1. Background
In kubernetes, the node is abstracted into a resource (resource). Currently, there are five officially defined attributes for the allocable resource size of the node: cpu, memory, ephemeral-storage, hugepages-1Gi, hugepages-2Mi When we create a Pod, the scheduler will determine whether the Pod’s requests (required resources) meet the allocable resources of the current node and determine whether the Pod can run on this node. In many business scenarios, it is impossible to fully describe the resource attributes of a node (such as GPU, network card bandwidth, number of allocable IPs, etc.) simply relying on basic resources such as CPU, memory, and disk. Therefore, Kubernetes provides an extension mechanism for node resource description, and the extended resource for node can be customized according to needs.
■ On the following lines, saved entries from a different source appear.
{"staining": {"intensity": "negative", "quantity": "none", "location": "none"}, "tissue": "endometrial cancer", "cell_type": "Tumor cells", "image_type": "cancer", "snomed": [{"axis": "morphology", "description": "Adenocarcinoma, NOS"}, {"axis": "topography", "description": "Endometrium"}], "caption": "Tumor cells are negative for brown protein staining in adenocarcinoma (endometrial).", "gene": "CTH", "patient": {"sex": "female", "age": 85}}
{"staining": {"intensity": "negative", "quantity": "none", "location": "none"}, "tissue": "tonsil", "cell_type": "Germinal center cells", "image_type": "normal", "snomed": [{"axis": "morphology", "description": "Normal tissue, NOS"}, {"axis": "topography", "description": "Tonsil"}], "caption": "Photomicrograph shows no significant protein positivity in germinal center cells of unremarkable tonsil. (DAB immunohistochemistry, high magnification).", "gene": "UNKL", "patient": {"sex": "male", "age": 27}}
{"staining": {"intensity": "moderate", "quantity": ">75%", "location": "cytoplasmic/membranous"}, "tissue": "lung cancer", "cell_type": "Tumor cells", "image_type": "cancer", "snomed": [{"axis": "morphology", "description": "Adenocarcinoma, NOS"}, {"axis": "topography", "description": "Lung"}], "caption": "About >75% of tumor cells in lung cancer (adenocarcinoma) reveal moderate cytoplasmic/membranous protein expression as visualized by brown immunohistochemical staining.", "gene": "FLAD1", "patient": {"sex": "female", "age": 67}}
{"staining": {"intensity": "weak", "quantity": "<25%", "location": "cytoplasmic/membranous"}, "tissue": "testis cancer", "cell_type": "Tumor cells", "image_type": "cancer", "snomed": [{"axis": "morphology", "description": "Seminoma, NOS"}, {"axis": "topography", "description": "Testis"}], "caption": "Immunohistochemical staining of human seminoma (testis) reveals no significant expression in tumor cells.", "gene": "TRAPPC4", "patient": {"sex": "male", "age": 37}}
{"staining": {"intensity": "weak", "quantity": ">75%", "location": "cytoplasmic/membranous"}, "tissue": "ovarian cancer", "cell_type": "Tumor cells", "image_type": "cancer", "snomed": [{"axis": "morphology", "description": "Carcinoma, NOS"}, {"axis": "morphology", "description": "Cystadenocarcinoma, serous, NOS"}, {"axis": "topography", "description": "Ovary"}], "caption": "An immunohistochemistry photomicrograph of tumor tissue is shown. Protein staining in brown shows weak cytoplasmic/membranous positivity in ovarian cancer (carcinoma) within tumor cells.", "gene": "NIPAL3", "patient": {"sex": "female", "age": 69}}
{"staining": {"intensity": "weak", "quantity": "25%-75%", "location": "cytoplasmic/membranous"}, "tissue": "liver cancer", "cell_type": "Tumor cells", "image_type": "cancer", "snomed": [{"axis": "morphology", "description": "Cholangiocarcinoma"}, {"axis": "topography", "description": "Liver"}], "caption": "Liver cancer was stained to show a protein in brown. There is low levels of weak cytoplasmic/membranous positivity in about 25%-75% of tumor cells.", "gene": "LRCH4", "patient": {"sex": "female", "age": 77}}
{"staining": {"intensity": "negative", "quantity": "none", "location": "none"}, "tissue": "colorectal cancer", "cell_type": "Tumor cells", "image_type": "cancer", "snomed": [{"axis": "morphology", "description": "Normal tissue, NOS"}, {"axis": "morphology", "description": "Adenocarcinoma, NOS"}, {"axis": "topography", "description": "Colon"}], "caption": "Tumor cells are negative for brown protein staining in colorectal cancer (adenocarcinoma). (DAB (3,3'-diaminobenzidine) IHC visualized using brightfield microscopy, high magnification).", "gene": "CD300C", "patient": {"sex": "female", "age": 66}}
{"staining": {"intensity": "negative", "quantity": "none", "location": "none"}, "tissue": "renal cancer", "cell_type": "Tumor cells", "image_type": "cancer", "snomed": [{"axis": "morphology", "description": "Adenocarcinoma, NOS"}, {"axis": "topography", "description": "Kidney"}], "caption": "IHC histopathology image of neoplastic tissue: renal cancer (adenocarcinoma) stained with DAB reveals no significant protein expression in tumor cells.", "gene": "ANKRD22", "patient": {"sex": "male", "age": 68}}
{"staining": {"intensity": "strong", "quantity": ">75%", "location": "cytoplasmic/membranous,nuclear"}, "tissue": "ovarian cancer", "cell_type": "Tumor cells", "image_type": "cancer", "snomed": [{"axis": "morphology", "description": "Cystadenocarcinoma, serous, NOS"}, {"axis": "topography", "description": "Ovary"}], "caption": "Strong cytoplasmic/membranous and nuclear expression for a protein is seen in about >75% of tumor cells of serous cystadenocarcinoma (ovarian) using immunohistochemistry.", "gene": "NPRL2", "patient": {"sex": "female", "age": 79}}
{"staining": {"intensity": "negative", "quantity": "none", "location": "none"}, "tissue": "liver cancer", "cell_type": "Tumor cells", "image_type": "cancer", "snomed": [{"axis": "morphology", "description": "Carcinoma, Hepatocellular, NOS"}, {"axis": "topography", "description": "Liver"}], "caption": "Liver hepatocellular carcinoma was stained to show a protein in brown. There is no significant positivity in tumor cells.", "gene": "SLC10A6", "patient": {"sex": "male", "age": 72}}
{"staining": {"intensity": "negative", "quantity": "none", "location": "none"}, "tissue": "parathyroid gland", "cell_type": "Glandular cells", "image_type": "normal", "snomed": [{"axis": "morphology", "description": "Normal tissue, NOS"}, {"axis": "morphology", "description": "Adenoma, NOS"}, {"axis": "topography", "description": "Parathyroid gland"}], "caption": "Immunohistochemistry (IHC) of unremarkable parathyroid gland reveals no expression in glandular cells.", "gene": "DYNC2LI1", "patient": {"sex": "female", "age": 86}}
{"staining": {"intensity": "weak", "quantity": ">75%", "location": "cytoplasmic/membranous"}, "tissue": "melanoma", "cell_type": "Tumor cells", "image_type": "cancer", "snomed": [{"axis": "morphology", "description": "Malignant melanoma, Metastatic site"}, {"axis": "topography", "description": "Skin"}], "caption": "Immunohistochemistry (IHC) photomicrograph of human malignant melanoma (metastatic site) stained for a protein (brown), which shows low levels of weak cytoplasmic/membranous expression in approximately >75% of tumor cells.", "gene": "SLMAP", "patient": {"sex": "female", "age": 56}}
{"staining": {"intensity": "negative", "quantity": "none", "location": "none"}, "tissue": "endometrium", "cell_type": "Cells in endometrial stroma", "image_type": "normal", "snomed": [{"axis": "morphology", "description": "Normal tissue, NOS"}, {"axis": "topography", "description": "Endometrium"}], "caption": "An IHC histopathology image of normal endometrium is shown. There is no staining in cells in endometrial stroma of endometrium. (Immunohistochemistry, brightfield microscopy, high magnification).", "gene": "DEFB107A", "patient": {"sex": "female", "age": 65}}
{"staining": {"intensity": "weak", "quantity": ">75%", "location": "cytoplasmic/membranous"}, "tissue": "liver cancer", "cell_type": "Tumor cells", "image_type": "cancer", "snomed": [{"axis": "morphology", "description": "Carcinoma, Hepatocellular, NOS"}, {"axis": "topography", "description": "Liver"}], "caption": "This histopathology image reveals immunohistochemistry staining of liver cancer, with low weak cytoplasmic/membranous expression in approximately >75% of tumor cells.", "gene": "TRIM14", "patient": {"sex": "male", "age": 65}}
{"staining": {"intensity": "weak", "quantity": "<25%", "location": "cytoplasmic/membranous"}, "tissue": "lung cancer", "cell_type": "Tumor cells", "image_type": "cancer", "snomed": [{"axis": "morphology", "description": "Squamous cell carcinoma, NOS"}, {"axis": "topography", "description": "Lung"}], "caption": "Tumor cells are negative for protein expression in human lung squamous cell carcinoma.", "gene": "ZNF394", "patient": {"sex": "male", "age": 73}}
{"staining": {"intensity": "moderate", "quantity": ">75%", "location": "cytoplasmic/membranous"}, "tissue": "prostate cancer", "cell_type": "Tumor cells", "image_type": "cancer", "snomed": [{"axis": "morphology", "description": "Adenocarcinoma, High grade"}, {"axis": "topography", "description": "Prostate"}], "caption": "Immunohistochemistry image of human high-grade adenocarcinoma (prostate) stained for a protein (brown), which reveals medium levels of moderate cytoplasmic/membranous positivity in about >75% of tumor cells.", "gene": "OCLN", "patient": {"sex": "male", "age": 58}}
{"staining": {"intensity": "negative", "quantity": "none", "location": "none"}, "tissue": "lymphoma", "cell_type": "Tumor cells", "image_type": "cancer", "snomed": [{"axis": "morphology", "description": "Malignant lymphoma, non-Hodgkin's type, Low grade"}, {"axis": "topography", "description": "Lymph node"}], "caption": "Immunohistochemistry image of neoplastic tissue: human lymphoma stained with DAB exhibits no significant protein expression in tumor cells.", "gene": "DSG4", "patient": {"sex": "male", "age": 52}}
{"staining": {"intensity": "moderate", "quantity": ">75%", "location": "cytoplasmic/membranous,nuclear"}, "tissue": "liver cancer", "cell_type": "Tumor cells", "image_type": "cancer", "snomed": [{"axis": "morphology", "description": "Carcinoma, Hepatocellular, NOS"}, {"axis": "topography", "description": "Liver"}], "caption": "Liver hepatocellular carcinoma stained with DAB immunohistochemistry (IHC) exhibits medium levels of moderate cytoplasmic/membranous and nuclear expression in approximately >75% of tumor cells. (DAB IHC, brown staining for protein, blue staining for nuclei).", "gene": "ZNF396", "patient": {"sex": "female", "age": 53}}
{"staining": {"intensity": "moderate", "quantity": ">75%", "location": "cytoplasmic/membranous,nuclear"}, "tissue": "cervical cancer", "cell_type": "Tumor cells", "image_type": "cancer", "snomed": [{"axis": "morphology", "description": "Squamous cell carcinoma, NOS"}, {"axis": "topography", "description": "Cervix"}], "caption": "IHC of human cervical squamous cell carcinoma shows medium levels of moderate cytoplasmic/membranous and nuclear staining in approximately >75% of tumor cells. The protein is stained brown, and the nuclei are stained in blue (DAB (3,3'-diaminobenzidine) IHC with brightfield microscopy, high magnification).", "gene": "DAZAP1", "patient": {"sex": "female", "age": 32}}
2. Node extension resources
Extended Resource For Node Essentially, you add custom resource attributes to the node by calling the kube api:
PATCH /api/v1/nodes/<your-node-name>/status HTTP/1.1
Accept: application/json
Content-Type: application/json-patch+json
Host: k8s-master:8080
[
{
"op": "add",
"path": "/status/capacity/example.com~1dongle",
"value": "4"
}
]
The above example patches a resource attribute named example.com/dongle for the node by calling kube-api. When we use kubectl get node <your-node-name> -oyaml to view the node’s resources When checking the capacity, it was found that the node has more resources of the type example.com/dongle
Capacity:
cpu: 2
memory: 2049008Ki
example.com/dongle: 4
This means that when we create a Pod and its requests have resource requirements such as example.com/dongle, the scheduler will consider the node example.com/dongle as an extended resource. When the node has enough example.com/dongle, the Pod can be successfully scheduled.
3. Device Plugin
Device Plugin It is a custom plug-in officially provided by Kubernetes for dynamically detecting node allocable resources (custom extended resources such as GPU, network card bandwidth, number of allocable IPs, etc.). This plug-in is generally deployed on each node in the cluster through Daemonset. The custom plug-in starts a gRPC service and implements the standard Device Plugin interface. The plug-in can obtain and update the allocable extended resources of the node in real time. Kubelet obtains the information on the node’s allocable resources returned by the Device Plugin in real time through the List/Watch mechanism. The following figure is a schematic diagram of the interaction between Kubelet and Device Plugin: image source
code example:AMD GPU device plugin
4. Application scenarios
The two methods mentioned above can both customize and expand node resources. Creating and updating node expansion resources directly through kube-api is relatively simple to implement, and is suitable for static resource attributes of nodes (such as network card bandwidth, disk capacity). The capacity information of this resource only needs to be obtained when the component is started for the first time, and the resource capacity will not change during the subsequent operation of the node. The Device Plugin mainly solves the problem of dynamic changes in the node’s extended resources. The Device Plugin mechanism is required to monitor the node’s allocable extended resources and allow Kubelet to perceive resource changes in real time (such as GPU, NUMA CPU topological relationships)
This article mainly introduces the custom resource expansion mechanism of Kubernetes, paving the way for subsequent analysis of the more complex expanded scheduler plug-in (scheduler-plugin).